PROBLEM TO WORK ON: Nothing but the lines from the one containing "right shoulder: (751, 377)" through the last line of the records belongs in the answer, copied exactly and with the pictures left out.

RECORDS FOR THIS TASK:

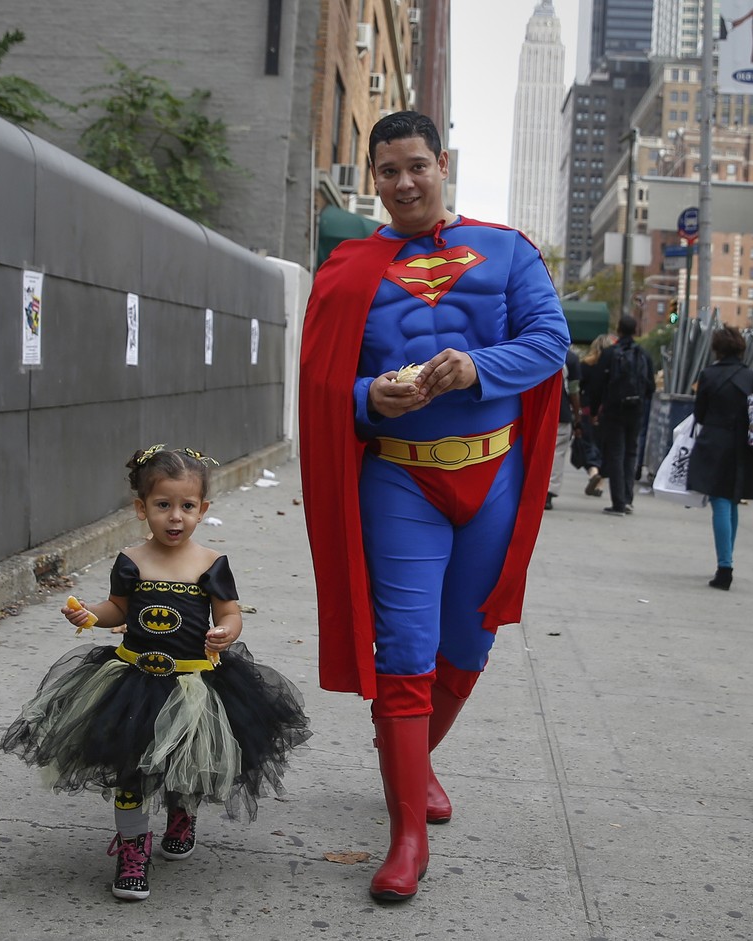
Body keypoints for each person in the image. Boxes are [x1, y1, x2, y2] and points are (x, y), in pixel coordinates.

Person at [297, 110, 568, 903]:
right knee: (406, 650)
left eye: (416, 166)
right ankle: (405, 834)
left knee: (466, 646)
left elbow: (550, 341)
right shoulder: (347, 268)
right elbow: (322, 385)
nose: (403, 183)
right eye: (388, 172)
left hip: (492, 477)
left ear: (441, 164)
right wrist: (365, 394)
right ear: (374, 177)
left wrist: (476, 366)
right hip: (400, 479)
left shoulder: (510, 250)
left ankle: (414, 767)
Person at [0, 445, 310, 901]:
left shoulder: (210, 564)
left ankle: (182, 813)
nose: (175, 517)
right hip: (132, 680)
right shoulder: (131, 560)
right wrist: (91, 615)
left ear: (203, 510)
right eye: (163, 506)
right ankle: (132, 849)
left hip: (194, 683)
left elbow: (230, 612)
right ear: (141, 508)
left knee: (182, 760)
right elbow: (118, 609)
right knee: (130, 768)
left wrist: (226, 630)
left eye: (187, 507)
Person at [685, 327, 753, 590]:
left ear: (717, 349)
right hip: (742, 445)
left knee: (719, 502)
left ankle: (724, 567)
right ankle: (726, 559)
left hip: (715, 443)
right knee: (732, 501)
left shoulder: (708, 375)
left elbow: (700, 414)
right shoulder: (751, 377)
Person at [592, 315, 653, 516]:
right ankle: (627, 499)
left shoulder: (610, 353)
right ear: (636, 330)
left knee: (616, 453)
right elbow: (650, 386)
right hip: (636, 411)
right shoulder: (643, 354)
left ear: (618, 330)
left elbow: (598, 384)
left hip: (614, 409)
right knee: (631, 453)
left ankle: (618, 502)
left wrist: (594, 411)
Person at [547, 346, 583, 509]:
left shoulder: (538, 351)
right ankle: (549, 492)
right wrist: (577, 415)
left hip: (539, 412)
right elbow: (574, 390)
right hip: (562, 412)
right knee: (557, 453)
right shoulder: (572, 359)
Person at [577, 334, 612, 497]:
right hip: (607, 412)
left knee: (588, 443)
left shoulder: (586, 364)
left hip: (586, 410)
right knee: (604, 446)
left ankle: (593, 472)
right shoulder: (614, 364)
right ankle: (600, 484)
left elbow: (578, 388)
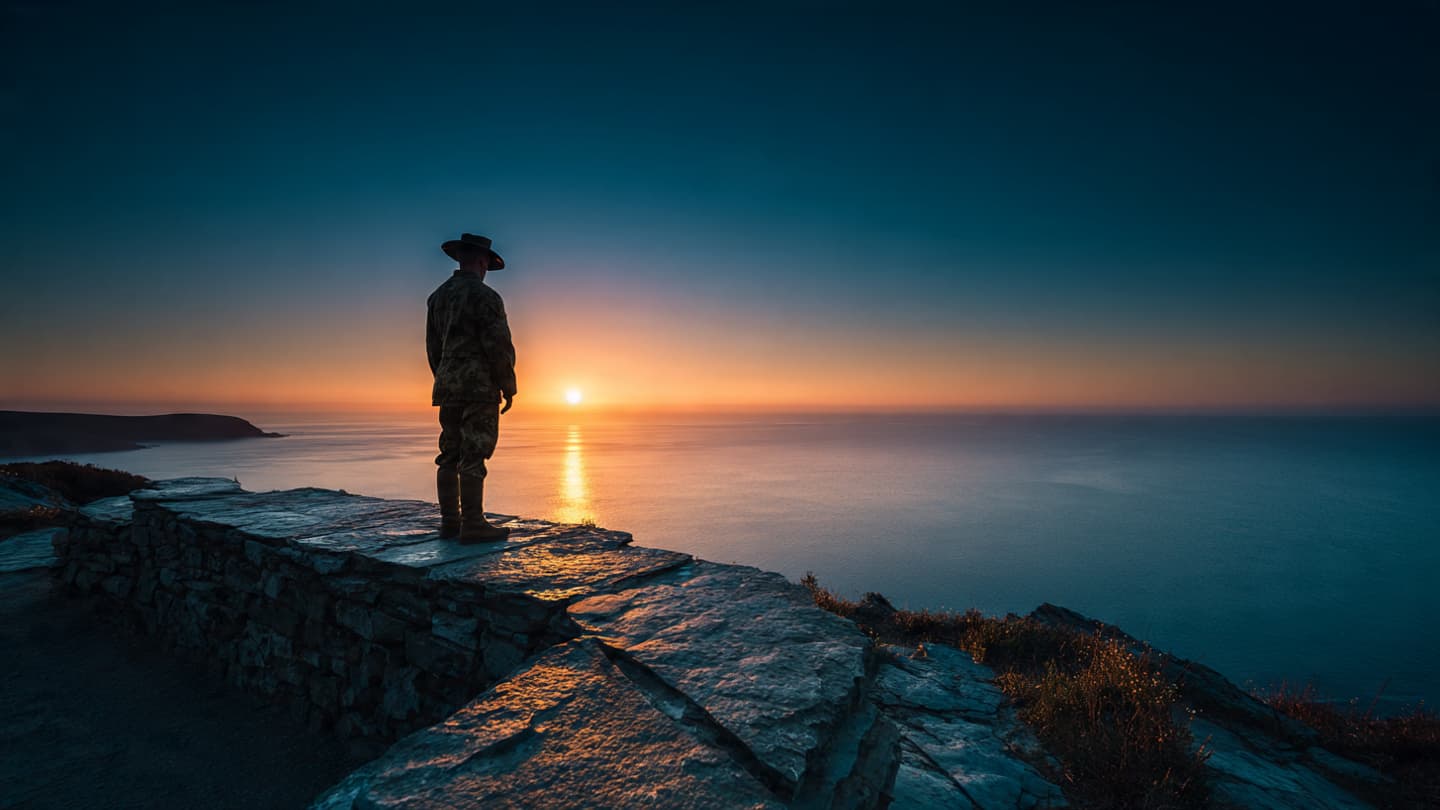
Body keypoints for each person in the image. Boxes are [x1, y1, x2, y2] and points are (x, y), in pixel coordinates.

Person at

OUTPUT:
right shoulder: (751, 377)
Person at [592, 315, 653, 516]:
right ankle: (627, 499)
left shoulder: (610, 353)
right ear: (636, 330)
left knee: (616, 453)
right elbow: (650, 386)
right hip: (636, 411)
right shoulder: (643, 354)
left ear: (618, 330)
left elbow: (598, 384)
left hip: (614, 409)
right knee: (631, 453)
left ankle: (618, 502)
left wrist: (594, 411)
Person at [547, 346, 583, 509]:
left shoulder: (538, 351)
right ankle: (549, 492)
right wrist: (577, 415)
left hip: (539, 412)
right elbow: (574, 390)
right hip: (562, 412)
right knee: (557, 453)
right shoulder: (572, 359)
Person at [577, 334, 612, 497]:
right hip: (607, 412)
left knee: (588, 443)
left shoulder: (586, 364)
left hip: (586, 410)
right knee: (604, 446)
left ankle: (593, 472)
right shoulder: (614, 364)
right ankle: (600, 484)
left elbow: (578, 388)
Body keypoints for each person in the image. Boxes are [x1, y1, x2, y2] and points are (x, y), in pixel coordinates.

Person at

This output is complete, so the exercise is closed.